Sightseeing – January 28, 2025

The roads in Colombia aren’t all that bad but they all go up and down hills and curve incessantly as they pass through the hills and mountain sides. That’s why it takes 11 hours and 320 miles to drive from Bogotá to Medellin and why it took us over two hours to go 50 miles to reach the town of Guatapé and Lake Embalse El Peñol-Guatapé. Speed bumps every 100 meters. And Colombian drivers take no prisoners. And motorcyclists? Don’t get me started. But Colombian chaos seems to work well. Everyone knows what to expect.

The ride was through Medellin’s 5 mile/$30 tunnel, past the airport in Rionegro and then through the mostly agricultural country. There was a fair amount of industrial business too. This region to the east of Medellin is the city’s main supplier of fruits and vegetables. 

The town of Guatapé is a retreat for wealthy Medellinistas, being only 15 minutes by helicopter. There’s even a hotel accessible only by helicopter. Columbia’s two biggest fútbol (soccer) players are building a hotel here. And they do a pretty good tourist trade too. Pedro Escobar had a villa here until the rival Cali cartel blew it up. A villa he built for his daughter still stands.

Incidentally, Escobar’s son never got into the family business and disavows his father’s behavior. Some would call Escobar a Robinhood. His son, and Lina, strongly disagree.

Guatapé is located on the shores of Lake Embalse El Peñol-Guatapé, an artificial lake built as a hydroponic project. It supplies 30% of Colombia’s power needs. Columbia sells power generated here to Venezuela, Ecuador, Peru and Panama. There’s a new project due to come on line soon with four times the generating power. Guatapé will be decommissioned leaving nothing but recreation – not a total loss to be sure. 

The flooding to form the lake took almost 20 years beginning with the original idea in 1960 to flooding in 1978. Residents of the town of Peñol, led by the parish priest, blocked the project until remuneration and new housing could be negotiated. The new town, Peñol, is a collection of nondescript high rise apartment buildings, far from the pastoral setting of their old town. Progress has its victims, here or at the Three Gorges Dam in China where displaced people live far above the Yangtze river, or Stalin’s waterway from Moscow to St. Petersburg where the top of a church steeple sticks out of the water in the  middle of the river. 

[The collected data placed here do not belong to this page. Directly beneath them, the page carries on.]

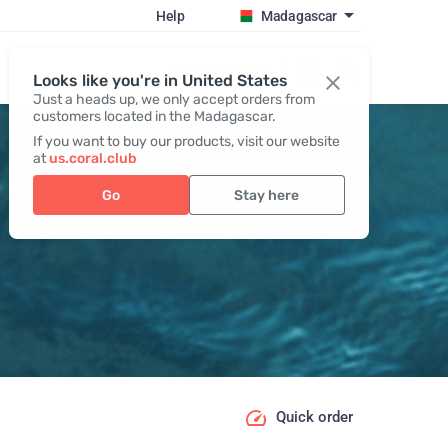
Help
Madagascar
Register / Login
Looks like you're in United States
Just a heads up, we only accept orders from
customers located in the Madagascar.
If you want to buy our products, visit our website
at
us.coral.club
Go
Stay here
Quick order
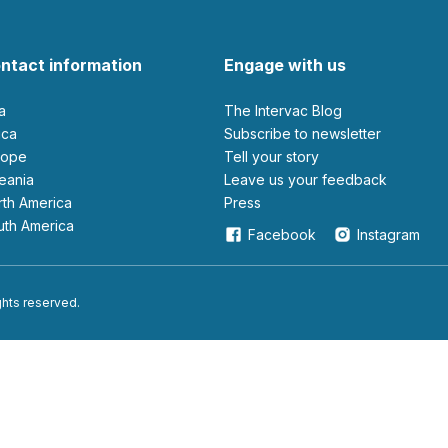
ntact information
Engage with us
ia
The Intervac Blog
rica
Subscribe to newsletter
urope
Tell your story
ceania
leave us your feedback
orth America
Press
outh America
Facebook
Instagram
ights reserved.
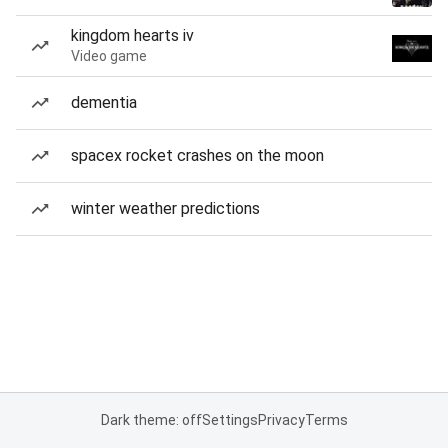
kingdom hearts iv
Video game
dementia
spacex rocket crashes on the moon
winter weather predictions
Dark theme: off
Settings
Privacy
Terms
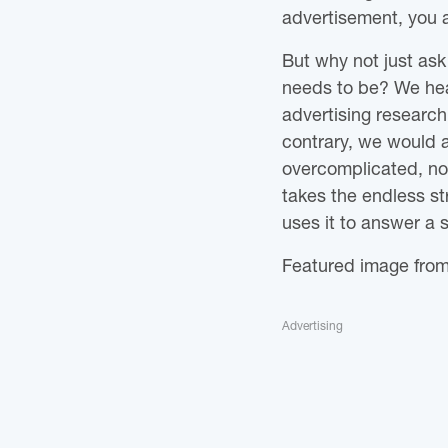
advertisement, you a
But why not just as
needs to be? We hea
advertising research
contrary, we would ar
overcomplicated, not 
takes the endless s
uses it to answer a 
Featured image fro
Advertising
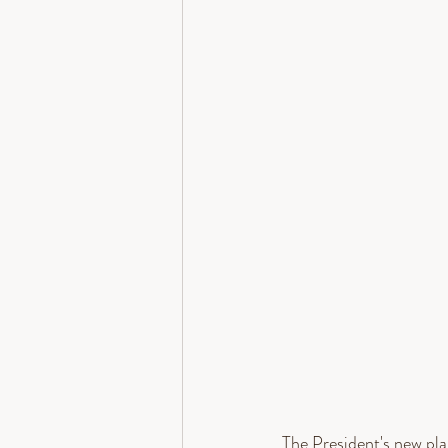
The President's new pl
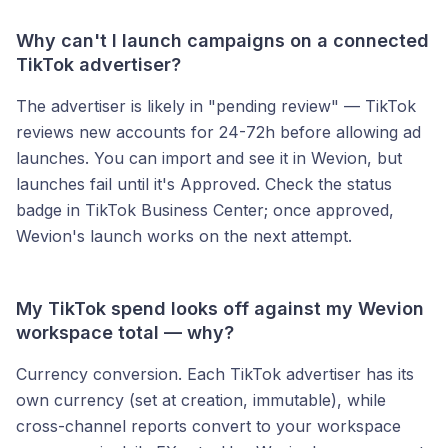
Why can't I launch campaigns on a connected
TikTok advertiser?
The advertiser is likely in "pending review" — TikTok
reviews new accounts for 24-72h before allowing ad
launches. You can import and see it in Wevion, but
launches fail until it's Approved. Check the status
badge in TikTok Business Center; once approved,
Wevion's launch works on the next attempt.
My TikTok spend looks off against my Wevion
workspace total — why?
Currency conversion. Each TikTok advertiser has its
own currency (set at creation, immutable), while
cross-channel reports convert to your workspace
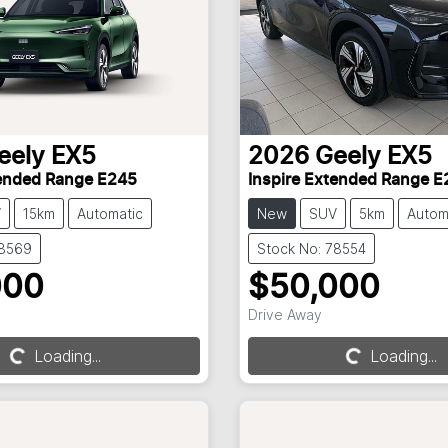
eely
EX5
2026
Geely
EX5
tended Range E245
Inspire Extended Range E
V
15km
Automatic
New
SUV
5km
Autom
78569
Stock No: 78554
000
$50,000
Loading...
Loading...
Drive Away
Loading...
Loading...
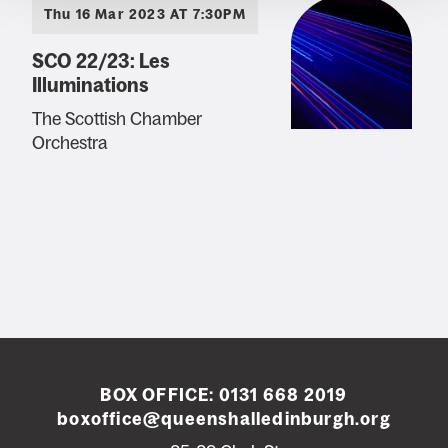
Thu 16 Mar 2023 AT 7:30PM
SCO 22/23: Les
Illuminations
The Scottish Chamber
Orchestra
BOX OFFICE:
0131 668 2019
boxoffice@queenshalledinburgh.org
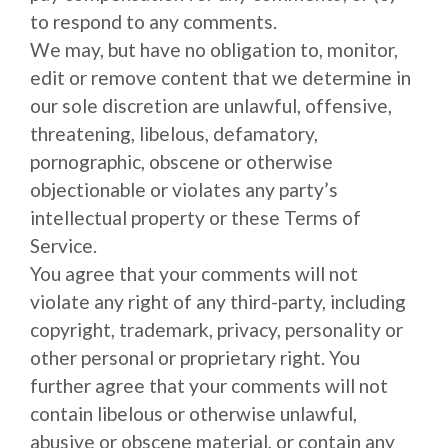
to respond to any comments.
We may, but have no obligation to, monitor,
edit or remove content that we determine in
our sole discretion are unlawful, offensive,
threatening, libelous, defamatory,
pornographic, obscene or otherwise
objectionable or violates any party’s
intellectual property or these Terms of
Service.
You agree that your comments will not
violate any right of any third-party, including
copyright, trademark, privacy, personality or
other personal or proprietary right. You
further agree that your comments will not
contain libelous or otherwise unlawful,
abusive or obscene material, or contain any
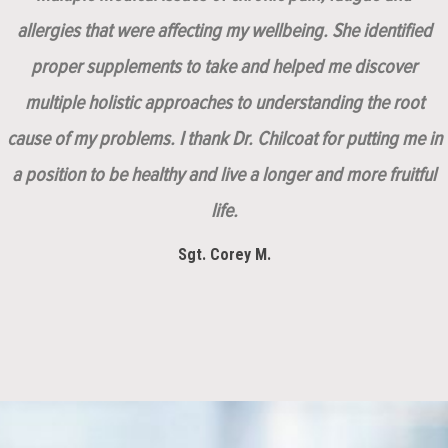
allergies that were affecting my wellbeing. She identified
proper supplements to take and helped me discover
multiple holistic approaches to understanding the root
cause of my problems. I thank Dr. Chilcoat for putting me in
a position to be healthy and live a longer and more fruitful
life.
Sgt. Corey M.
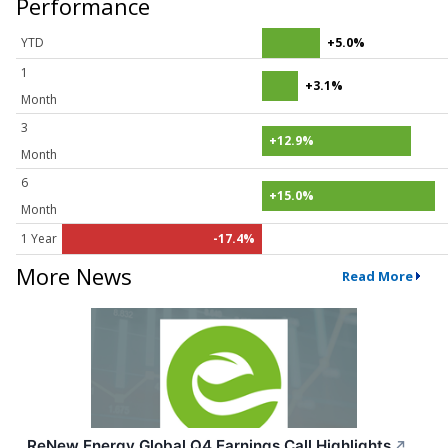
Performance
YTD
+5.0%
1
+3.1%
Month
3
+12.9%
Month
6
+15.0%
Month
1 Year
-17.4%
More News
Read More
ReNew Energy Global Q4 Earnings Call Highlights
↗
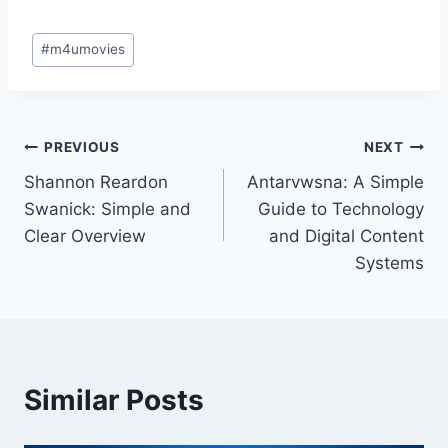
Post
#
m4umovies
Tags:
Post
PREVIOUS
NEXT
Shannon Reardon
Antarvwsna: A Simple
navigation
Swanick: Simple and
Guide to Technology
Clear Overview
and Digital Content
Systems
Similar Posts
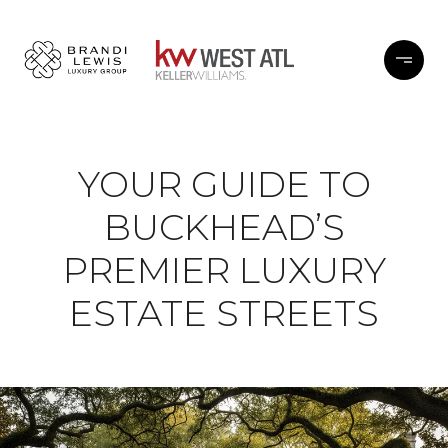
YOUR GUIDE TO
BUCKHEAD’S
PREMIER LUXURY
ESTATE STREETS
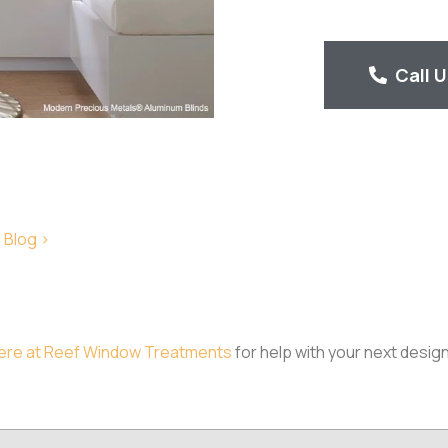
Call 
 Blog >
ere at Reef Window Treatments
for help with your next design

A tidbit of folklore: A local priest was visited in his dreams by an angel who warned that Peñol would be attacked by a blue dragon. Fifty years later the dream came true. See the picture of a map of the lake, shaped like a dragon, just like Moosehead Lake is shaped after its namesake.

The town of Guatapé sports a number of Spanish-era buildings, unlike Bogotá and Medellin where most of the old has given way to the new. Lina, our guide, is apologetic but I think Colombia and other Spanish-conquered lands should create their own identity. Maybe lack of Spanish cathedrals and whatnot is bad for the tourist business however. “New” Colombia isn’t as picturesque as Spanish cathedrals.

But Guatapé is colorful, with artwork on the bottom meter or so of many houses: zócalos, panels that depict something of the homeowner’s life. There’s some graffiti art, too but the zócolos are more restrained albeit equally colorful.

The other major attraction here is the granite monolith called El Peńon de Guapé or La Piedra or, if you’re from Peñol, La Piedra de Peñol. It’s an imposing piece of rock with stairs leading up its side to an observation deck and snack bar. It looked like a hard climb to me from a distance but Lina says she’s taken an 85-year-old up in about 25 minutes.

We took an hour’s boat trip on the lake, had a nice lunch at a restaurant with great views, stopped for a group photo in front of La Piedra and then hit the road for the airport. 

We won’t get to Cartagena until 9 PM where a buffet dinner awaits us. On the road in the morning at 7:45 AM to visit the city’s iconic fortress before the worst of the heat and humidity take over.